Sunday, October 11, 2009

A Bounce? Indeed. A Boom? Not Yet.

by Robert J. Shiller in the NY Times:

THE sudden rise in home prices suggests that the psychology of the market has shifted substantially. But what should we expect in the months ahead? Not necessarily that we’re entering a new housing boom. To a large extent, where we’re heading depends on what home buyers are thinking.

Some clues are found in the annual home-buyer surveys that Karl Case, the Wellesley economics professor, and I have run for years. For the surveys, we canvas recent home buyers in four cities — Los Angeles, San Francisco, Milwaukee and Boston; the surveys are now being conducted under the auspices of the Yale School of Management. We have just received the 2009 results, with responses from June and July.

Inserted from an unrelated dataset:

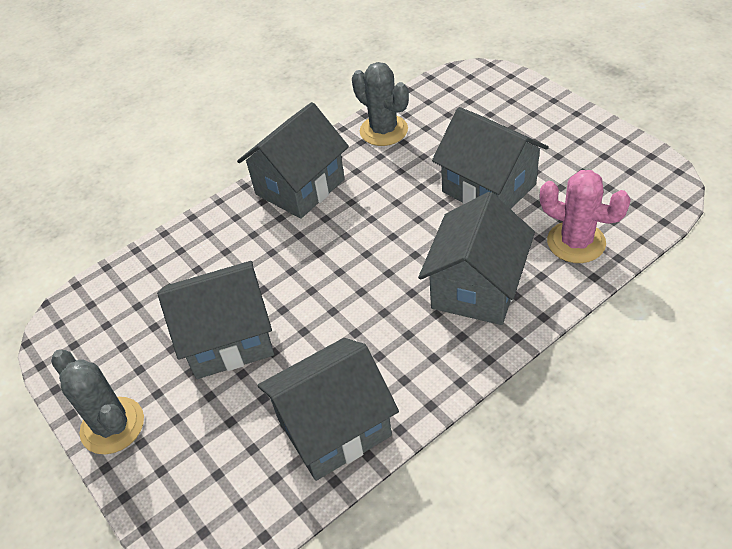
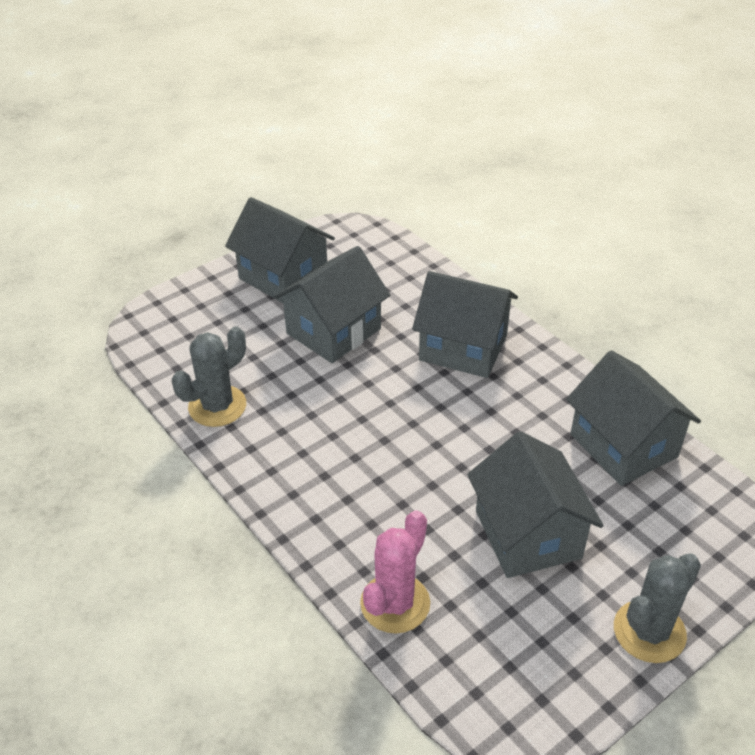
camera: 95 degrees left, 5 degrees down
(300, 187) = (298, 481): grey house -> grey house (283, 276)
(576, 242) = (413, 285): pink cactus -> pink cactus (395, 603)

This year’s survey coincides nicely with the upturn in home prices, the sharpest change in direction we have ever seen. The data show that the Standard & Poor’s/Case-Shiller 10-City Composite Home Price Index for the United States rose 3.6 percent between April and July. While that is not a whopping increase, it followed a decline of 4.8 percent in the previous period, between January and April.

The suddenness of this shift surprised me. In my column in June, I wrote that home prices might well continue to decline for years. As of that time, the S.& P./Case-Shiller price index had fallen every month for almost three years. Add to that the prospect of continuing high unemployment and a weak economy for years to come, and the prospects for home prices did not seem rosy.